DEAR CRONUS
Dear Cronus,
If I should die atop this mountain,
release my soul into the sea-
If I am seen as worthy. Father time,
I’m stuck in an endless loop.
Forgive me, but I believe my bearer will bury
me in advance of the season of my ripest fruit
I live in a watch,
marble in a dial watching
Numbers touch my hands
Grasping for new hours
Dreading the future with you
[I knew ours]
Deep below the heart of the Earth
I roam the sands of my hourglass,
Grains graze my head.
Won’t be long before my hour passes
We don’t belong to our past,
A frozen,shackled heart embraced in your warm arms
You burn my chest
And brand the rest
I trace the pattern of my warm scars
My eyes drag
Like the ship that rows
Over the stream of my tears
Stopping as the bells toll
And midnight rolls.
A new day begins-
and my fears accompany it.
Will you take the life I love to forsake?
This is a letter of sincerity,
King.
-
Depression won August.
Our ongoing battle takes up the time I do not have.
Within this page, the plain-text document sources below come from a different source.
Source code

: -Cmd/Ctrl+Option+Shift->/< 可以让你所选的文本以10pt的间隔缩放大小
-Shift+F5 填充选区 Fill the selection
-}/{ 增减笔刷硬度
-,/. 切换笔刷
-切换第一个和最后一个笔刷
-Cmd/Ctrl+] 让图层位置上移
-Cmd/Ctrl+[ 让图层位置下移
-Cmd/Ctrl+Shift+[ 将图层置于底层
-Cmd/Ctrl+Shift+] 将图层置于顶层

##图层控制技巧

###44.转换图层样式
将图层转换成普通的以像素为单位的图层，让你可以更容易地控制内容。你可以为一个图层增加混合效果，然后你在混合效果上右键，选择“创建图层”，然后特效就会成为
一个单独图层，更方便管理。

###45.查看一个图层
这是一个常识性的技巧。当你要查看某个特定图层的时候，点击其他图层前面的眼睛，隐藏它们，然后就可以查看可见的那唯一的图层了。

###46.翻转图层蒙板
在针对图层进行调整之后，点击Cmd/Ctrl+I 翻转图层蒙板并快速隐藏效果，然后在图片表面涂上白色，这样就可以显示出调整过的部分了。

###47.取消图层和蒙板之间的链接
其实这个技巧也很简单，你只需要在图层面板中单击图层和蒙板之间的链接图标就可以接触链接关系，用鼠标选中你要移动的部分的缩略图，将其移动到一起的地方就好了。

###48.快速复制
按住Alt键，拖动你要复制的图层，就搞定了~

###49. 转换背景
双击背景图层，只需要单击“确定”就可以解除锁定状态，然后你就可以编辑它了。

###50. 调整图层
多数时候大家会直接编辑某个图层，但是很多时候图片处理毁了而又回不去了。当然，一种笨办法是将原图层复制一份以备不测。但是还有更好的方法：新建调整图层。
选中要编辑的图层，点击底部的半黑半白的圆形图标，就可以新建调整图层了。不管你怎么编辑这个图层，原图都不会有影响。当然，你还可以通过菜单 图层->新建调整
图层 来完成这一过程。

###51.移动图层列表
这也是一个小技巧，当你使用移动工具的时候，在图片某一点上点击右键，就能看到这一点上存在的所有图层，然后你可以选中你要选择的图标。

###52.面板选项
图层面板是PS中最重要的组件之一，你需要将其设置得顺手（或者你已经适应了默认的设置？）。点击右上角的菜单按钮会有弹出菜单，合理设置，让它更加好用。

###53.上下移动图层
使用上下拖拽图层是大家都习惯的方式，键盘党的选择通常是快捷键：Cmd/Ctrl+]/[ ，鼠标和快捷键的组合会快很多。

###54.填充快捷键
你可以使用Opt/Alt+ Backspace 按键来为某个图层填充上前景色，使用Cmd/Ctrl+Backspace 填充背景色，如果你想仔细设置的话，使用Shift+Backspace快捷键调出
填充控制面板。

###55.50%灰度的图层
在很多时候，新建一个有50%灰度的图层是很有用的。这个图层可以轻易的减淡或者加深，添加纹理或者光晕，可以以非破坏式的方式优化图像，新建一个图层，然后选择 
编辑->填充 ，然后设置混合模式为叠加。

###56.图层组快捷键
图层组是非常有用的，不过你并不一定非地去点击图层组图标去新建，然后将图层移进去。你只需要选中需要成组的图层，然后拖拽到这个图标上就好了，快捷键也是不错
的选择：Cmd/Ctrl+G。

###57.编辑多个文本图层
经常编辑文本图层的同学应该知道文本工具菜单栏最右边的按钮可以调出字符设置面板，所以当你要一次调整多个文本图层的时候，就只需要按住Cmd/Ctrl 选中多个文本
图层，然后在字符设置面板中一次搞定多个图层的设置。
The score appears irredeemable, yet I persist with the hope of something greater to come. In July, the leaves started wilting. Now in September, I’ve started falling with them. The fall is coming.
A letter to time:
I am in the midst of life. At least, that’s what it feels like. I’ve had my own personal grey cloud for years. Wherever I go, it follows. Sometimes, it sprinkles, and sometimes it storms. I see clear skies from time to time, but recently it’s felt like a race against the weather. I think to myself, “I hope I get inside before it rains.” It always rains for the rest of the day. I come inside drenched in dread. Yet, if you were in arms reach of me, you would believe that I was as dry as a bone. No one else can see the catastrophic storm that looms over my head from day to day. And sometimes it feels like I might drown in a flood that I’ve caused with no one to save me. Then I remind myself of when I was in the eye of the hurricane. When it was only me that could save me. I survived what had felt like Katrina.
Summer is fleeting.
There were no carnival visits in June. There were no day trips to the beach. There were no nights I can’t remember. Only a couple of day visits with my life-long friends. Solitude haunts my daily schedule. There are 4 walls in my room, and I memorized each scratch. I put up new paintings to cover up the bleakness of my space. I wish I could do the same with my mind. However, the romanticization of my implacable melancholia is a comfortable place to land when my mind decides to stop racing.
It feels like something’s coming. Yet, I feel like I’m running in place, absorbed by suspense; I attempt not to grow anxious about it, but the thought feels concrete, “Will it all come to an end soon?” I’m trying to grow in love with myself before it’s too late. I recently typed in my notes that life has looked like a double-sided mirror. The difference is that I’m watching myself from the outside and experiencing it inside.
Where did the time go?
Youth is starting to feel like a faint pleasure. Joy feels fainter. My age shows as I drive past my high school, where the memories inside that building start to feel like third removed relatives. Father Time’s hand no longer holds mine and the future is uncertain. But what if that’s a good thing? My isolation felt against my will, but there’s a chance it was for my will. It’s hard to think you’re doing enough when there are 17-year-olds with apartments and LLCs. My isolation reminded me that you don’t have to “do” to grow. So, this summer, I grew.
This poem is probably the most personal I’ve written in a while, and I was hesitant to share it, but I know it feels like a storm follows some lovers as well. So, whether it feels like it’s hurricane season, slight showers, or sunny skies, keep loving.